It took a little help from residents on quads, sleds, shovels and with four-wheel drive vehicles, but firefighters from Terryville Fire Department and local EMS workers were able to get to those in need of assistance during the blizzard, according to a department spokesperson.
Faced with impassable snow-packed streets, first responders – often working long overnight shifts at the height of the storm – had to get inventive.
"We had to think out of the box," said Dennis Whittam, a spokesperson for the Terryville Fire Department.
Whittam described dead-end streets that were "brutal to get to" because they were unplowed and unusual techniques were applied in almost every situation they came across to deal with the snow.
"We got ambulances as far as you can get into it," Whittam said.
That’s when the "out-of-the-box" thinking kicked in.
In some cases they had quad riders and sleds transporting patients to ambulances waiting at the end of a block and residents helping to clear paths.
"We literally carried people get as far as we could," he said.
They also put patients in the chief’s car to get them to help.
Many residents expressed their anger and concern over the situation saying even main roads were still virtually impassable on Monday, three days after the storm began.
One resident who lives in Port Jefferson Station said that it took an hour and a half to get from the Long Island Expressway to her house near Buttercup Dairy.

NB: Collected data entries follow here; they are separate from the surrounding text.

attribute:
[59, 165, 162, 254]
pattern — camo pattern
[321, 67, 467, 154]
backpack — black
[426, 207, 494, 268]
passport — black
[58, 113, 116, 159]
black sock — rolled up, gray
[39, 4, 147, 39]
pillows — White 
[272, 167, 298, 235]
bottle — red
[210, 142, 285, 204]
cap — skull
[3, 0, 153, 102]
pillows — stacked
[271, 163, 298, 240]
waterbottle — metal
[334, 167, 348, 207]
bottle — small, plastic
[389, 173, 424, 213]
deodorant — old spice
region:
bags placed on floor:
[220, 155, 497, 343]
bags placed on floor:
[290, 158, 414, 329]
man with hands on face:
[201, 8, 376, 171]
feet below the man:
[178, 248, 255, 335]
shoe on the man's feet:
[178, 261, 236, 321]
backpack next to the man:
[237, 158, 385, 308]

"Nicolls Road is still in horrible shape, as is Hawkins and Boyle. Never saw a plow or sander in either direction. The ice has now made the roads full of deep ruts, making it difficult to go more than 5 mph," Lynellen Nielsen said in an email to Patch. "It's like driving on a washboard. I can understand how some side streets are not plowed, but these are main arteries."
Another resident described her concerns with unplowed roads in Port Jefferson Station.
"There are many elderly, children, handicapped in the area…" wrote the resident who identified herself as Ms. Eslan in an email.
Eslan said that she and her husband are senior citizens and worried about emergency workers getting to them if needed. Four days after her original email she told Patch that her road was finally plowed.
The problem isn't isolated to this most recent storm. She said that on many occasions the Town plows her street last when it snows "because we are in dead end/cul de sac which is unfair."
"Many times we go un-plowed and have to call up numerous times to get them out there..." Elsan said and called for more accountability for contracted plowers and better emergency planning from local government.
"And of course the life safety of the residents is at stake," she said. "If there was an emergency, the person needing help would have died waiting."
Terryville Chief Keith Olsen reported that from the day the storm started until Monday night the department answered 76 alarms, most were ambulance calls, many complaining about chest pain after shoveling the heavy snow.
“It’s a very real situation,” Whittam said.
Some calls were also due to gas leaks from plows hitting lines.
The most important part?
“We didn’t lose anybody,” said Whittam.
In preparation for the storm, the department was put on standby. Volunteers were asked to come down to the firehouse.
“The chiefs didn’t let the storm get away from them,” he said.
Some stayed for more than 16 hours, lying on couches, inside trucks and wherever else they could find to lay their heads down for some sleep. The department does not have cots for firefighters to sleep on, according to Whittam.
After working their shifts, firefighters had to come home to over two feet of snow, just like everyone else. They went home. Cleaned up. And when a call came in they had to fight their way back to firehouse to respond. Luckily Terryville didn’t have to deal with any fires during the storm, unlike Centereach Fire Department that responded to a fire on Sunday night.
“We know we have to do this,” Whittam said about fire department preparations for the blizzard. “We’ve got a problem to deal with.”
He said many firefighters put their families aside to help their community.
“This is when they come through,” said Whittam. “They’re unpaid professionals. You wouldn’t get any better service with a paid fire department.”
He said that the Town is aware of the difficulties they faced but there was nothing the department could do about it.
“We can’t do anything different than anyone else,” he said. “I don’t know what happened.”